*YOUR GOAL*: For the material below, return exactly the lines starting at the line containing "The Word of the Lord." and ending at the line containing "Who can be compared", both ends included, and no others.

*DATA SUPPLIED*:
━━━━━━━━

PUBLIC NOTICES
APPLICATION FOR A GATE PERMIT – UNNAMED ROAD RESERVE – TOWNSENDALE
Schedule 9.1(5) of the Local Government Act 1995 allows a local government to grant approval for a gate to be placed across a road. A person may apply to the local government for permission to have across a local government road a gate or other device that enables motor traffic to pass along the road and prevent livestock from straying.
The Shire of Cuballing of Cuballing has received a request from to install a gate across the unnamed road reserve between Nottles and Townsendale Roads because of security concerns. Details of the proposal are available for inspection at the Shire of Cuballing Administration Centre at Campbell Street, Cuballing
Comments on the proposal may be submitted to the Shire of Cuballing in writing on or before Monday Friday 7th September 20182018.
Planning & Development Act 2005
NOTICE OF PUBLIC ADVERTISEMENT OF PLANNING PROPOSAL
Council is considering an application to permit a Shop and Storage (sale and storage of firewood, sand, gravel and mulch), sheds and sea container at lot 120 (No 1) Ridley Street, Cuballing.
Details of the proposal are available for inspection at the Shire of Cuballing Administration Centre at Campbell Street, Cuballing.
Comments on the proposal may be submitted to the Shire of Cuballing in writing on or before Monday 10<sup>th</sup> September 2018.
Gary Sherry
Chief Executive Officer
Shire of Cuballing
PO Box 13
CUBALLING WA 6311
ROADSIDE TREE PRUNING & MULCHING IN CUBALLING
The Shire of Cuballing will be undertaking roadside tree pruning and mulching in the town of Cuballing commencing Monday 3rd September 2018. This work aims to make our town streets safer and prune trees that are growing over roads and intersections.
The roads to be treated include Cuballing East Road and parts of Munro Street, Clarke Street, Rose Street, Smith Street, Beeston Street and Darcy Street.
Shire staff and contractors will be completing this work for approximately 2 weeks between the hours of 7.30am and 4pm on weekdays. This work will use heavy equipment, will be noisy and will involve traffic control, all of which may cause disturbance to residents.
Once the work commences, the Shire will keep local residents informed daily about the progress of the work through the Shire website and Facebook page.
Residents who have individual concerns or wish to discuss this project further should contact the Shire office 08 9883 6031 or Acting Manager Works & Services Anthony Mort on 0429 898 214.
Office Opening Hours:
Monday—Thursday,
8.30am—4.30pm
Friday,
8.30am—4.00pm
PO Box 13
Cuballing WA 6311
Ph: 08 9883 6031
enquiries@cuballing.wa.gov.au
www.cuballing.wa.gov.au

━━━━━━━━

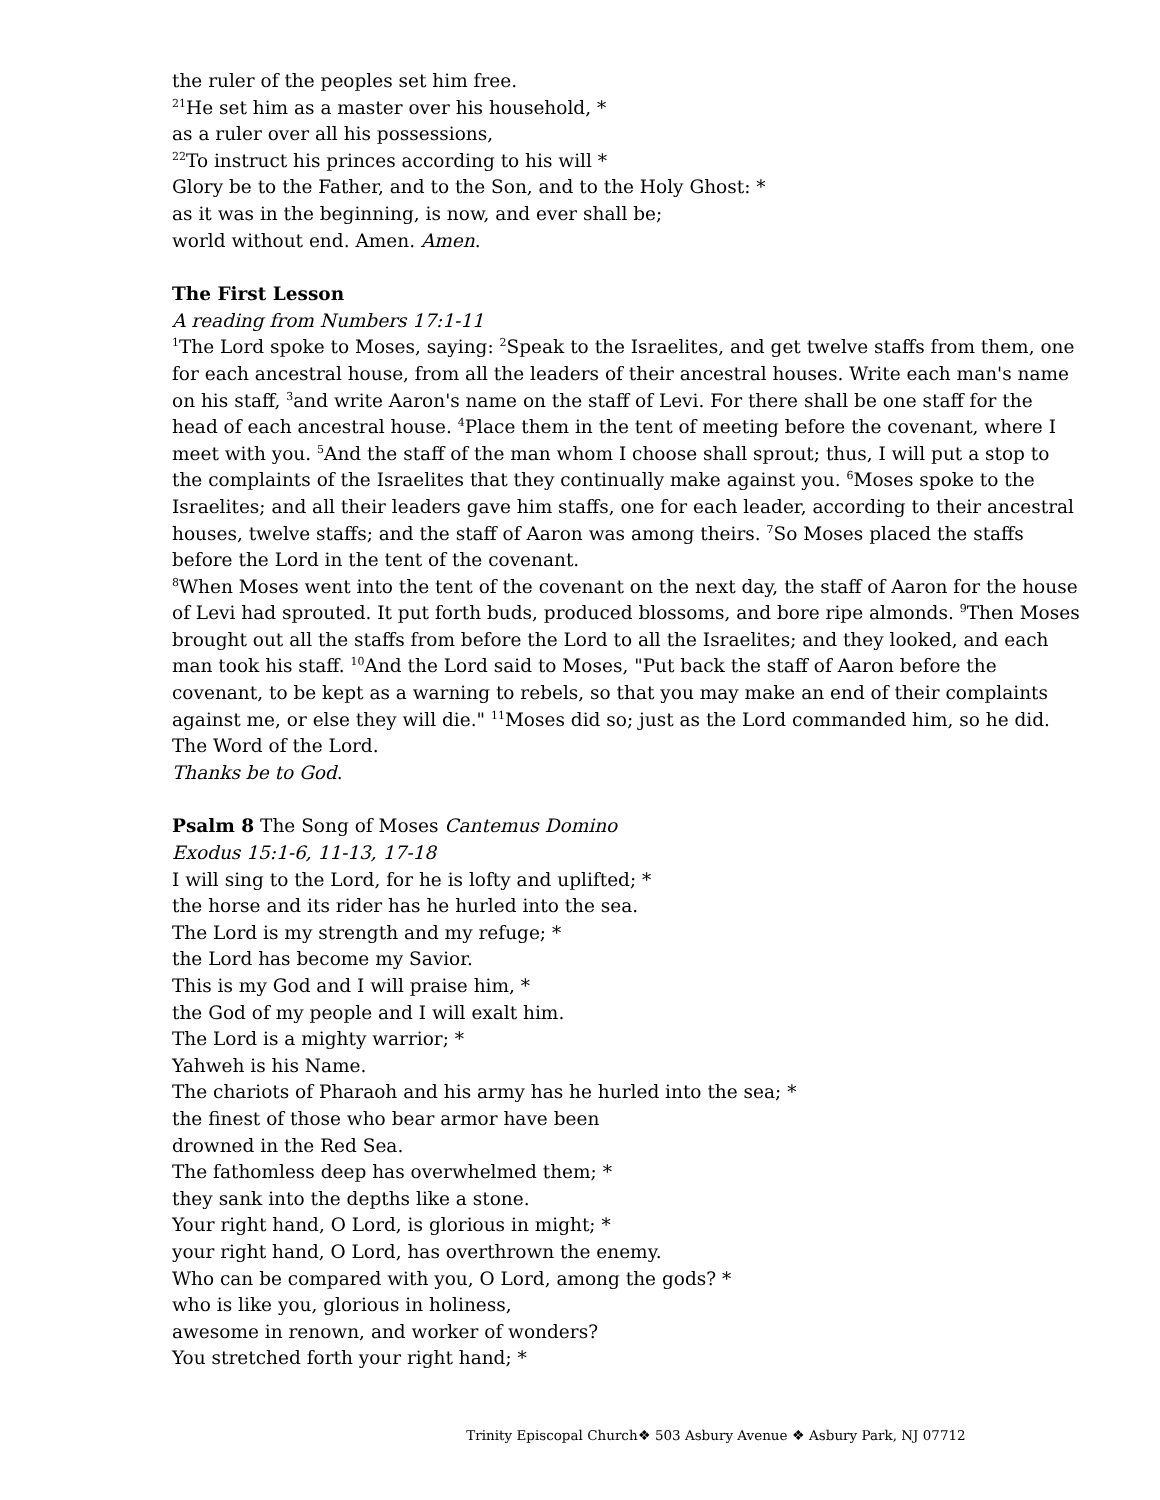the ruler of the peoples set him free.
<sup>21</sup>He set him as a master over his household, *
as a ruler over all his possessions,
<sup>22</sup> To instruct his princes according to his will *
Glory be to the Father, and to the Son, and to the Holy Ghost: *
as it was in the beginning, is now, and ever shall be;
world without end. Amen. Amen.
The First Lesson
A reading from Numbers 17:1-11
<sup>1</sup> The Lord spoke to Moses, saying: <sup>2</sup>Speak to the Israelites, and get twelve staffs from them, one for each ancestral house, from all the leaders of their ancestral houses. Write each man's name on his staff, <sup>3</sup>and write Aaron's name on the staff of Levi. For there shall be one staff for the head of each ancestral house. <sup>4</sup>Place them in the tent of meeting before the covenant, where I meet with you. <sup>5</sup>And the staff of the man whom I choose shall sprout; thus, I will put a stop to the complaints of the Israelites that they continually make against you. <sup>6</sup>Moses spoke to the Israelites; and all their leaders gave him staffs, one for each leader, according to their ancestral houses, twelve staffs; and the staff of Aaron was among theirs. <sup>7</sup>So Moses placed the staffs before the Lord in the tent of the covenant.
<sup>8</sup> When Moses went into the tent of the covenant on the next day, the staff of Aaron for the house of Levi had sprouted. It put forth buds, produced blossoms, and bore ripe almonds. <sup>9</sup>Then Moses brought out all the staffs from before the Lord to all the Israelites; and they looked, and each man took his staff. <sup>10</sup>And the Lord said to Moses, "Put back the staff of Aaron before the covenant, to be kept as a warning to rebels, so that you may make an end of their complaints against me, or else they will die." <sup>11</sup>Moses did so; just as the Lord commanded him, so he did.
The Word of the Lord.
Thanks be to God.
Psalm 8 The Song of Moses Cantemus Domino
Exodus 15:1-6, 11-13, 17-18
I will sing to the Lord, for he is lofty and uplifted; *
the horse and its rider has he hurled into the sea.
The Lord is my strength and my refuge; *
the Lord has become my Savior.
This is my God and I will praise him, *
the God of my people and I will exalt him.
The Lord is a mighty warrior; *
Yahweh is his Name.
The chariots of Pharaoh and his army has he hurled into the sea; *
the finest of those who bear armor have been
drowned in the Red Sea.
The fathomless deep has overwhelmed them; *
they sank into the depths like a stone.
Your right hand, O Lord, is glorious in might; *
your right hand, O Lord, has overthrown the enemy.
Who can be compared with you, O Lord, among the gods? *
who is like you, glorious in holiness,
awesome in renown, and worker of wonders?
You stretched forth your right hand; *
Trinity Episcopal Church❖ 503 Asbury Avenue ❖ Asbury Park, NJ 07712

━━━━━━━━

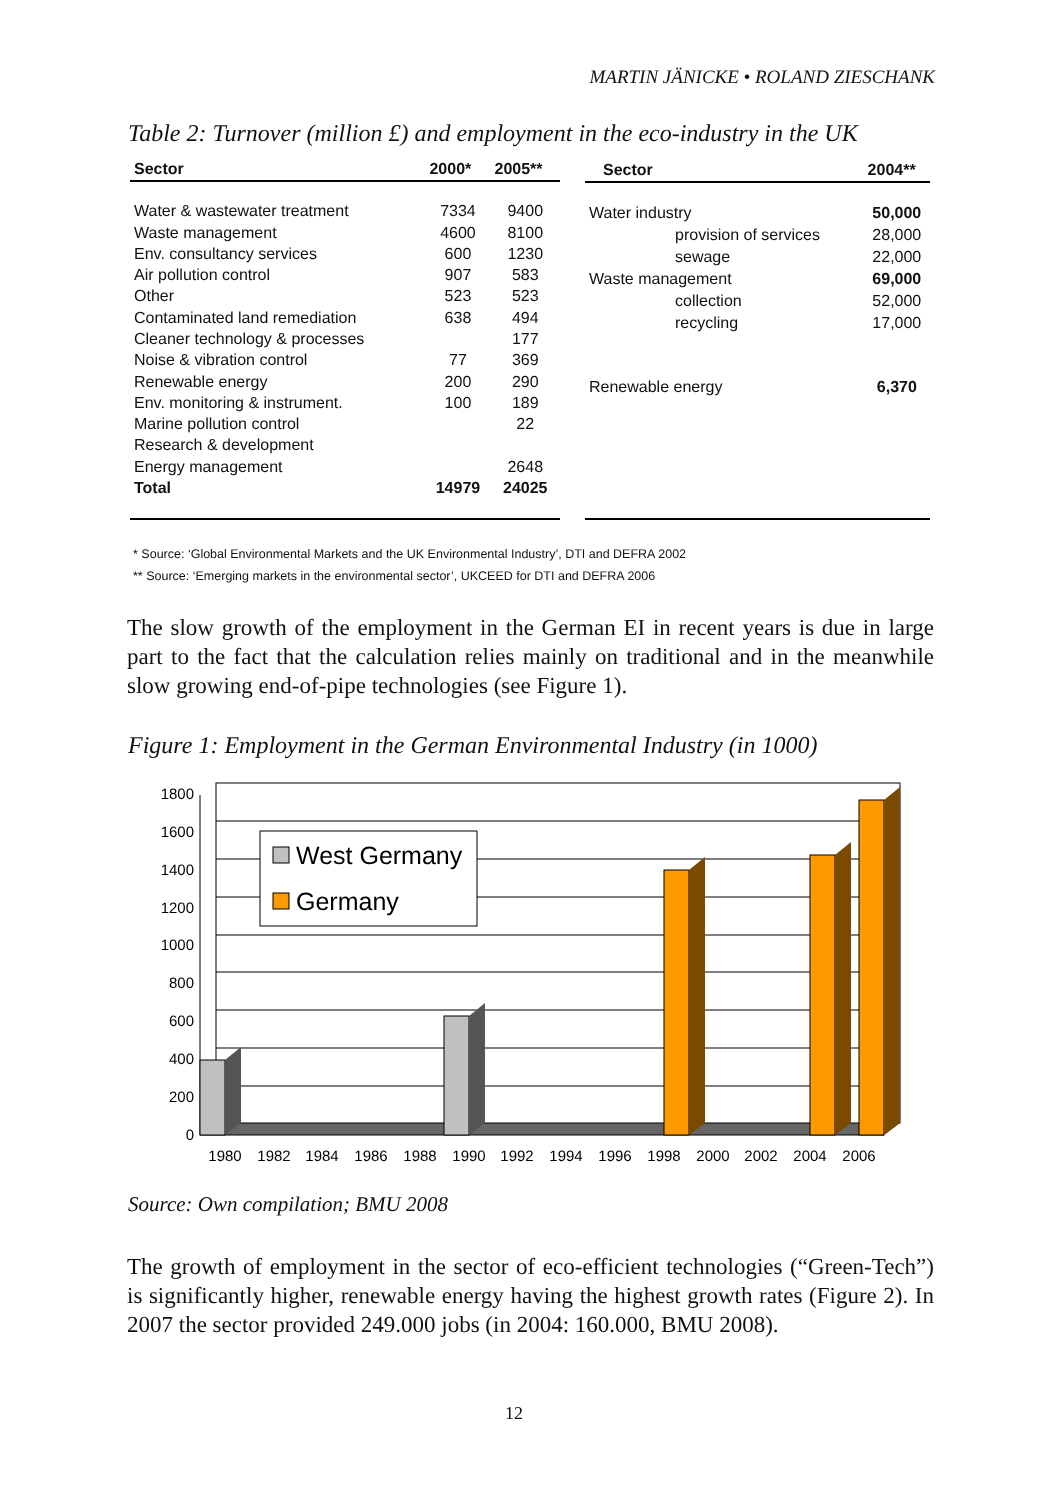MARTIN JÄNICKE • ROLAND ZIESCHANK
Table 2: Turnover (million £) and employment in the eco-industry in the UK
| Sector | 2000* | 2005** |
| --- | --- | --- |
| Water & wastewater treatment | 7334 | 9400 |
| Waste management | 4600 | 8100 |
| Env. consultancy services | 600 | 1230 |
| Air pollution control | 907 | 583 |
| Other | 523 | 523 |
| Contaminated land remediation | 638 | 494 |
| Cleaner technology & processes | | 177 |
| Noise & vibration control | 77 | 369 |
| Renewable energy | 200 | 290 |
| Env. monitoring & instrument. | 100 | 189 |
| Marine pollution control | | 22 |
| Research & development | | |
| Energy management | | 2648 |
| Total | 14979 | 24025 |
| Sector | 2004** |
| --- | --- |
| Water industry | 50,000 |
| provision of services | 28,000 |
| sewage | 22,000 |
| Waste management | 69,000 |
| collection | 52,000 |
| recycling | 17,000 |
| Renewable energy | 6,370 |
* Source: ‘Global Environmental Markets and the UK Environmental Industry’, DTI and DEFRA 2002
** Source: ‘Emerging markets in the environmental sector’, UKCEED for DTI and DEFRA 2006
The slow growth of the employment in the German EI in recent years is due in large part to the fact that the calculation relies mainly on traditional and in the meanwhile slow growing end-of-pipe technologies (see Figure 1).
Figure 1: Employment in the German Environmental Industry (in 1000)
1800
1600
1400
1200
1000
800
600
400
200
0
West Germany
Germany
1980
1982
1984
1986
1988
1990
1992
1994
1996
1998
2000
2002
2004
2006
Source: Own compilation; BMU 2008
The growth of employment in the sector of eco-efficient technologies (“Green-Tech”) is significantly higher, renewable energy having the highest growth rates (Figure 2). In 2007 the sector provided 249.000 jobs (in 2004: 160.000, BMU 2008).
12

━━━━━━━━

*EXERCISE RESPONSE*:
The Word of the Lord.
Thanks be to God.
Psalm 8 The Song of Moses Cantemus Domino
Exodus 15:1-6, 11-13, 17-18
I will sing to the Lord, for he is lofty and uplifted; *
the horse and its rider has he hurled into the sea.
The Lord is my strength and my refuge; *
the Lord has become my Savior.
This is my God and I will praise him, *
the God of my people and I will exalt him.
The Lord is a mighty warrior; *
Yahweh is his Name.
The chariots of Pharaoh and his army has he hurled into the sea; *
the finest of those who bear armor have been
drowned in the Red Sea.
The fathomless deep has overwhelmed them; *
they sank into the depths like a stone.
Your right hand, O Lord, is glorious in might; *
your right hand, O Lord, has overthrown the enemy.
Who can be compared with you, O Lord, among the gods? *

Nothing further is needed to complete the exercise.